There is talk of 50 sensors on the bike, and an indefinite amount of data. What quantities are we talking about?
“Billions of data. To give an idea: in a MotoGP race – I stress, a single race of about 45 minutes – the sensors on a motorcycle collect about 15 GB of data, the equivalent of what an average user collects in his mailbox in 10 years. If you add the test data and expand the field to an entire season … ”.

And then in the Covid era, the virtual garages you mentioned earlier have developed a lot. What is their value for a racing department?
“Of course, Lenovo created the structure of the Ducati Virtual Garage. You can intervene in real time on every aspect, as if you were in attendance. A Ducati mechanic in Sepang, for example, and a Ducati engineer in Borgo Panigale can share real-time data, telemetry and a whole range of aspects, instantly. In this way the engineer can understand what the problem is on the bike and solve it, or have it solved by whoever gets their hands on the bike “.

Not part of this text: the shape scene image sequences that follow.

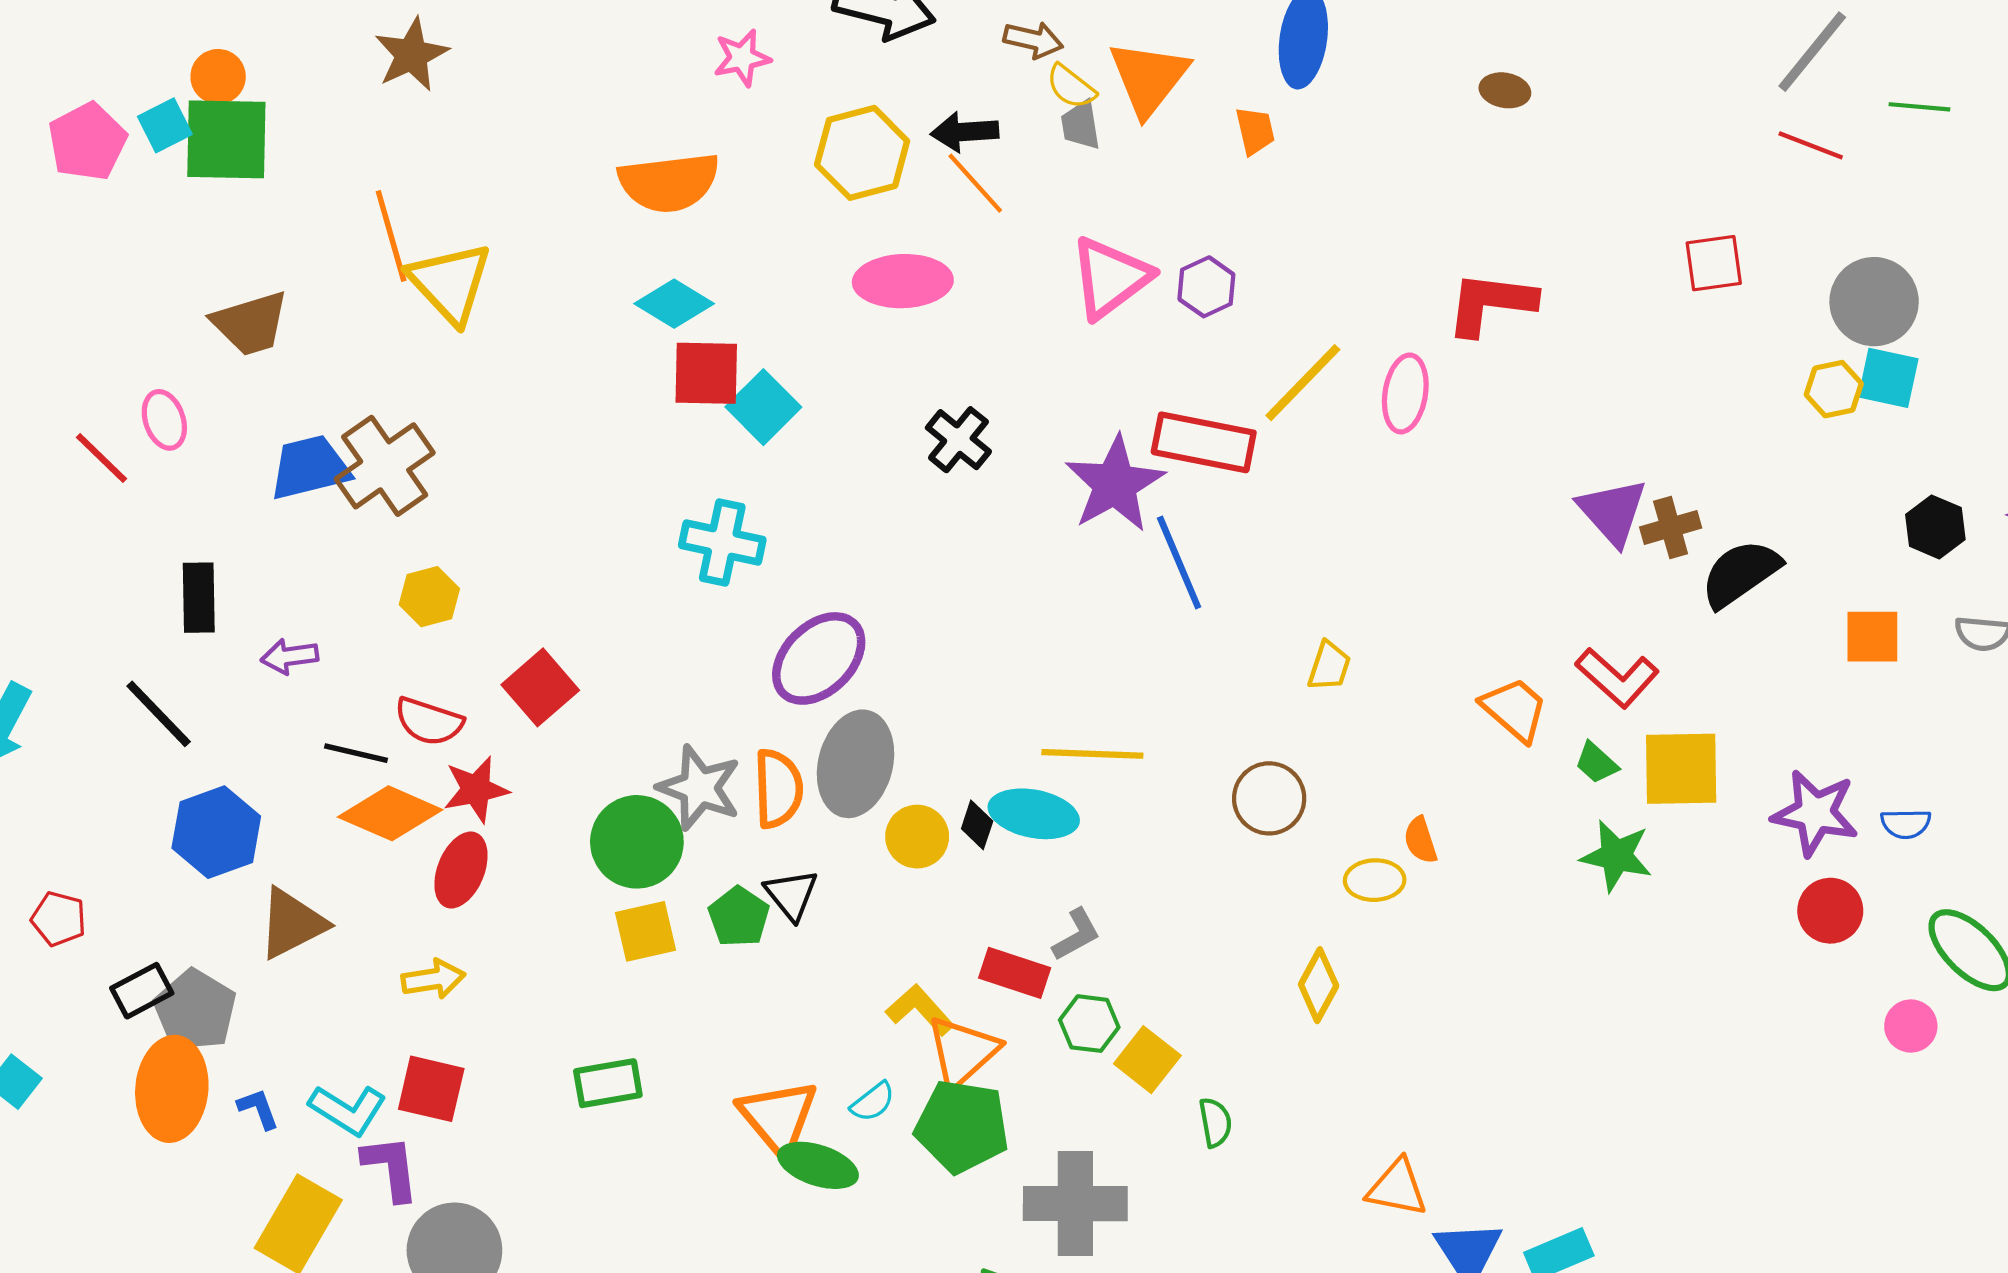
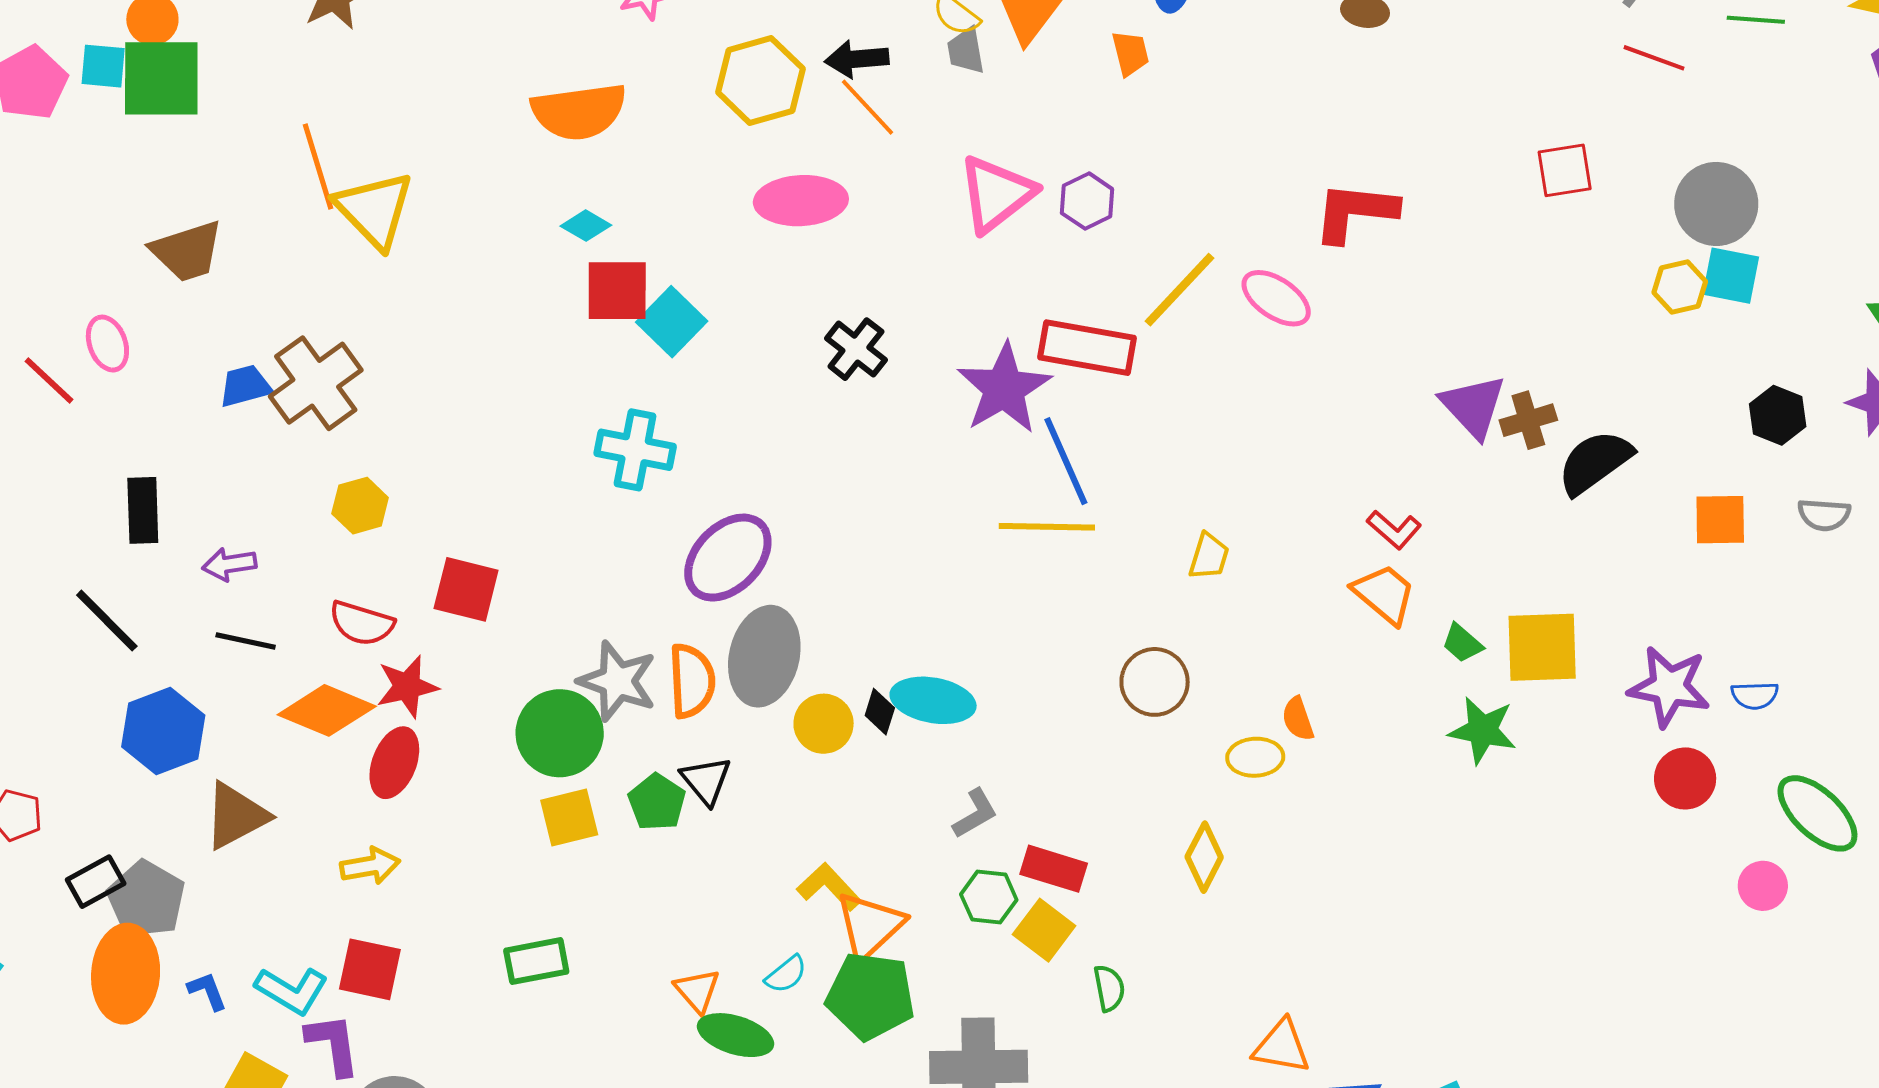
cyan square: (165, 125) -> (103, 66), turned 33
cyan diamond: (674, 304) -> (586, 226), size x0.7
pink ellipse: (1405, 393) -> (1276, 298), turned -64
blue trapezoid: (310, 467) -> (245, 386), size x0.7
red L-shape: (1617, 678) -> (1394, 530), moved, size x0.7
red square: (540, 687) -> (466, 589), turned -34
black line: (356, 753) -> (246, 641), moved
yellow line: (1092, 754) -> (1047, 527), moved
red rectangle: (1015, 973) -> (1054, 869), moved
orange triangle: (778, 1117) -> (697, 991), size x0.6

Without Covid, would we still have virtual garages today?
“Covid has been a time machine, it has given the decisive acceleration to a process already underway. Without Covid we would have talked about it around 2025, but remote garages have been a reality for a couple of years “.

Let’s reverse the points of view: why does an IT giant have an interest in collaborating with a racing giant?
“Because digital transformation and the return effect of applying our technologies have a beneficial effect on a company like Lenovo. We have grown, passing from PCs only to the production of phones, we not only deal with the hardware but we develop our know-how, thanks to collaborations such as the one with Ducati, but I could also add Inter when talking about football, we have become a company from solution providing. Collaboration and application give us opportunities to broaden our field of action “.

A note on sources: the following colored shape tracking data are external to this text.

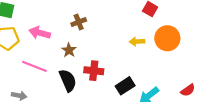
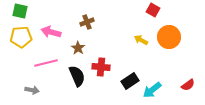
yellow arrow: (137, 41) -> (141, 40), turned 32
pink line: (34, 66) -> (46, 63), turned -35

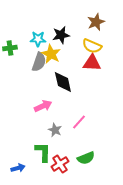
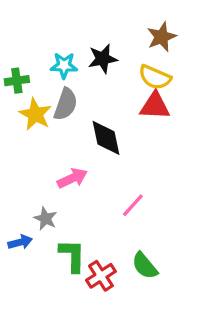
yellow star: (51, 54) -> (35, 114), moved
gray star: (55, 130) -> (45, 219), moved
green semicircle: (86, 158) -> (145, 266), turned 72
blue arrow: (18, 168) -> (20, 242), moved

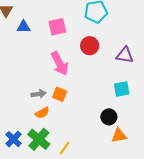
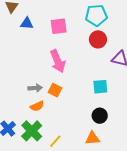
red circle: (90, 46) -> (98, 39), moved
cyan square: (122, 89) -> (100, 87), moved
orange triangle: (119, 136) -> (92, 138), moved

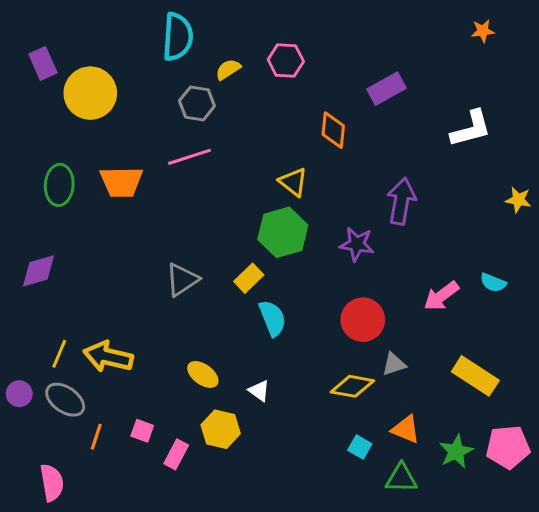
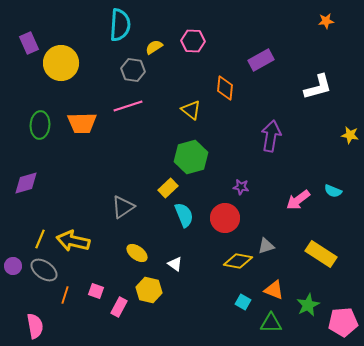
yellow triangle: (293, 182) -> (191, 110), moved
purple star: (357, 244) -> (241, 187), moved, size x0.7
gray triangle: (182, 280) -> (123, 207), moved
red circle: (363, 320) -> (225, 218), moved
pink pentagon: (508, 447) -> (343, 322), moved

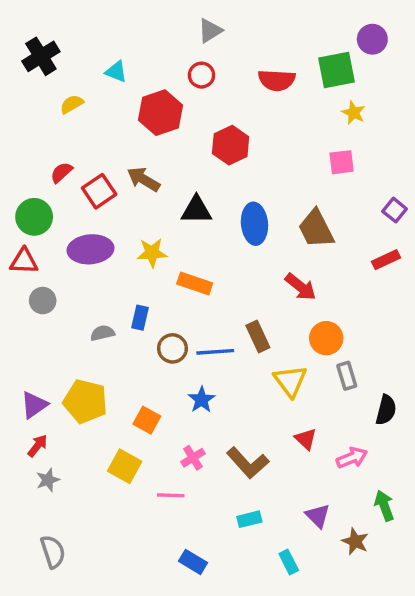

But in this, let’s call it “sport”, data reading, is there room for human creativity?
“Space? Human creativity is fundamental. Machines process data and suggest procedures according to horizons that man has given to the machine, to the computer. The human being gives the direction. And I add: the human being reads the data and the ability to find different data where everything seems identical is the great creative phase. With the same data available, and today in MotoGP all the big teams have it at their disposal, the difference is given by the ability to read and apply them. As the engineer Gabarrini said “.

When motorsport started this metamorphosis: instinct ok but do we use data and ask for help from computers?
“I would say with the X86 processors, there has been a huge IT breakthrough. Let’s say in the period between the late 1980s and early 2000s. The childhood of the big datato be clear, but always keeping the rider at the center of everything “.

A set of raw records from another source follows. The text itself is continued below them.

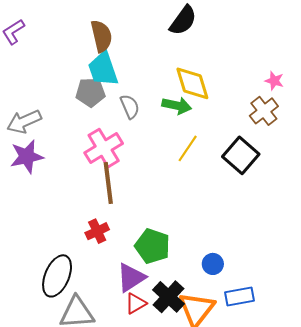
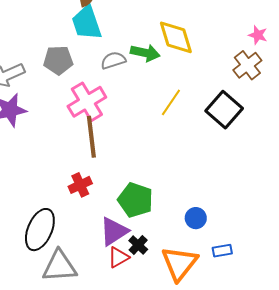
gray pentagon: (91, 92) -> (58, 60), moved
green arrow: (177, 106) -> (145, 53), moved
gray semicircle: (130, 107) -> (113, 60), turned -85
blue rectangle: (239, 296) -> (222, 251), size x0.7
black cross: (168, 297) -> (138, 245), moved, size x0.6

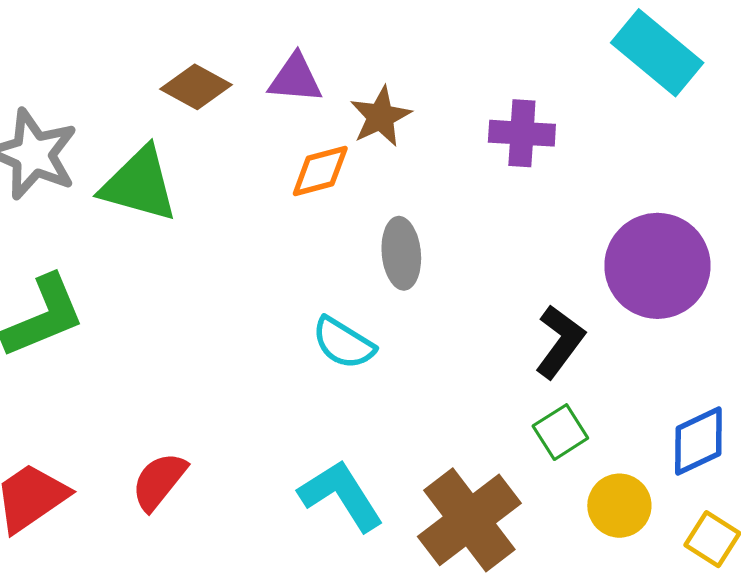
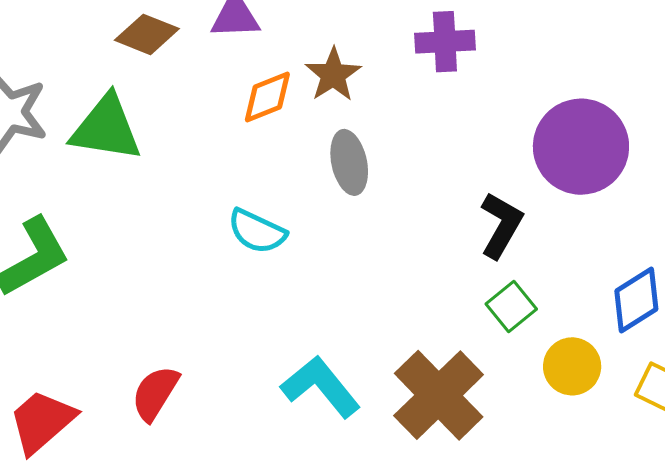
brown star: (381, 117) -> (333, 75), moved
cyan semicircle: (343, 343) -> (257, 231), moved

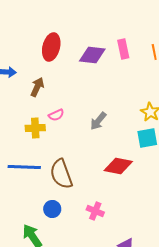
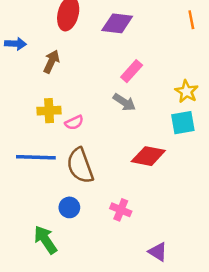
pink rectangle: (123, 49) -> (132, 71), moved, turned 54
pink semicircle: (56, 115) -> (74, 123), moved
gray arrow: (98, 121) -> (124, 102), turned -96

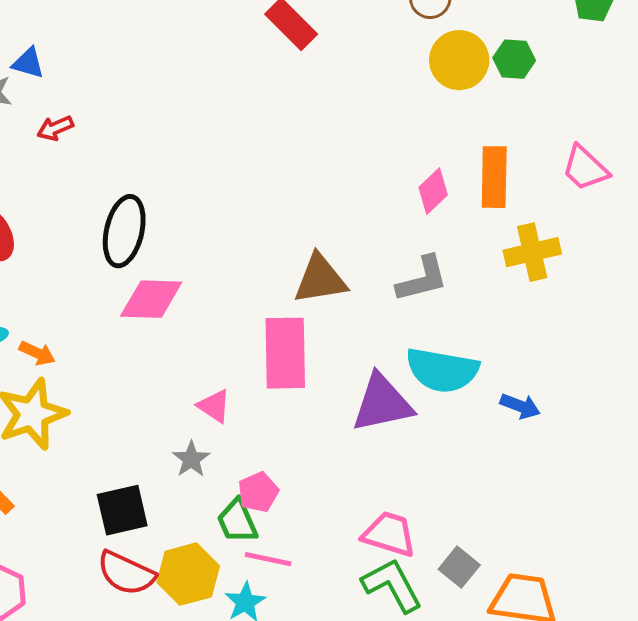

Here, the pilots. In F1 the great drivers are now “learning the language” of the engineers. Where are we in MotoGP?
“In my experience, the profile of the motorcycle rider at the highest level remains that of a superman in physical terms, human beings more gifted than others to withstand high speeds and the stresses in general of engineering objects of an unimaginable level up to a few years ago. Even today in motorcycles the physical aspect has not been lost. What changed was the perception of the drivers: they understood that trying to understand the language of the engineers helps performance. Of course, society in general has influenced this evolution of pilots, we are talking about digital natives, who have greater mental flexibility in the way they deal with digital tools. There is a greater propensity to want to understand ”.

Finally, the crystal ball question. What can we expect from artificial intelligence applied to the racing world in the next … 10 years?
“If I have to mention one aspect, I believe that a large investment will be made in applied virtual reality. I’m not just talking about the efficiency of the simulators, which are already very performing today. Virtual reality will be more and more mature and this will result in the opportunity to practice on the bike but above all in the opportunity to collect real data through virtual processing. And, to quote Gabarrini, the more powerful and faster I am with the data, the faster I can go on the track ”.